Конечно, было совершенно необходимо, чтобы кто-то из нас постоянно находился с Холмсом, следя за тем, чтобы он не причинил вреда себе или кому-то из окружающих в то время, когда он не мог отвечать за свои поступки. Он дошел до того, что испытывал буквально ненависть при виде кого-либо из нас, включая и Паулу, которая, хотя Холмс наводил на нее страх, добросовестно исполняла свои обязанности. Доктор Фрейд и его домашние понимали, чем вызвано состояние Холмса и не принимали близко к сердцу его вспышки, как бы ни были они оскорбительны, но они ' глубоко ранили меня. Я даже не мог себе представить, что Холмс способен на такие потоки поношений. Когда я оказался у него в комнате, чтобы составить ему компанию, он столь яростно обрушился на меня, что даже сегодня эти воспоминания доставляют мне боль. Он говорил мне, насколько я был глуп, проклинал себя за то, что терпел общество безмозглого инвалида, и более того. Можно представить, сколько мне стоило сил выдержать этот поток оскорблений и поношений, но я не чувствую себя виновным за то, что, когда он Хотел вырваться в коридор, мне пришлось оглушить его ударом, который — могу признать — оказался, может быть, несколько более сильным, чем следовало бы, потому что я не мог справиться с обуревавшими меня чувствами. Я нанес его с такой силой, что Холмс потерял сознание, а я, испугавшись, позвал на помощь, проклиная себя за то, что не мог сдержаться.
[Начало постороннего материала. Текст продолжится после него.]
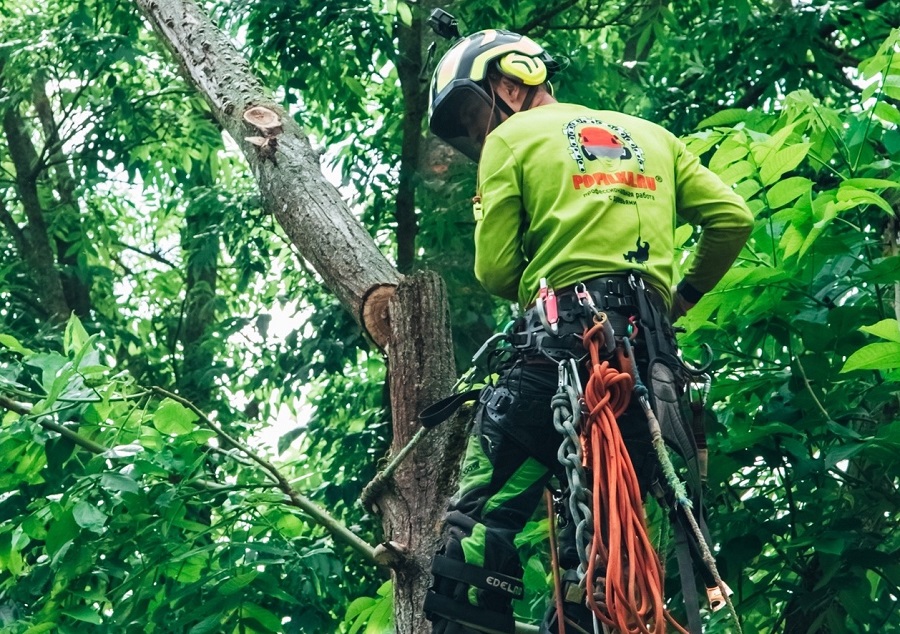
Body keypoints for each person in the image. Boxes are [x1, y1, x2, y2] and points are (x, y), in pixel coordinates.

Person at [423, 26, 754, 634]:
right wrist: (680, 296)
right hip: (646, 376)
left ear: (513, 79)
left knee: (476, 522)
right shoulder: (656, 138)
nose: (479, 134)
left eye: (475, 116)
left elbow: (495, 271)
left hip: (553, 357)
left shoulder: (512, 142)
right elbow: (733, 218)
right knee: (604, 541)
— Не переживайте так, доктор, — Фрейд потрепал меня по руке после того, как мы положили Холмса в постель. — Чем больше он пробудет в бессознательном состоянии, тем Наши шансы увеличиваются. Вы избавили меня от необходимости проводить очередной сеанс гипноза, а судя по тому, что вы рассказываете, я не уверен, сработал бы он.
Ночью Холмс проснулся в жару, он бредил. Мы с Фрейдом сидели у его постели, контролируя движения рук, а он что-то бормотал об устрицах, заполонивших мир[9], и прочую чепуху. Фрейд прислушивался к ней с величайшим вниманием.
— Он так любит устрицы? — спросил он у меня во время краткого перерыва, когда Холмс, казалось, успокоился. Я пожал плечами, несколько смутившись из-за того, что не мог дать исчерпывающий ответ.
Наши ночные бдения облегчались присутствием Паулы, а однажды нам пришла на помощь фрау Фрейд. Она была сдержанной обаятельной женщиной, с такими же, как у ее мужа, черными печальными глазами, но четкие очертания ее губ, на которые иногда наплывала улыбка, говорили о больших запасах внутренних сил и твердости характера.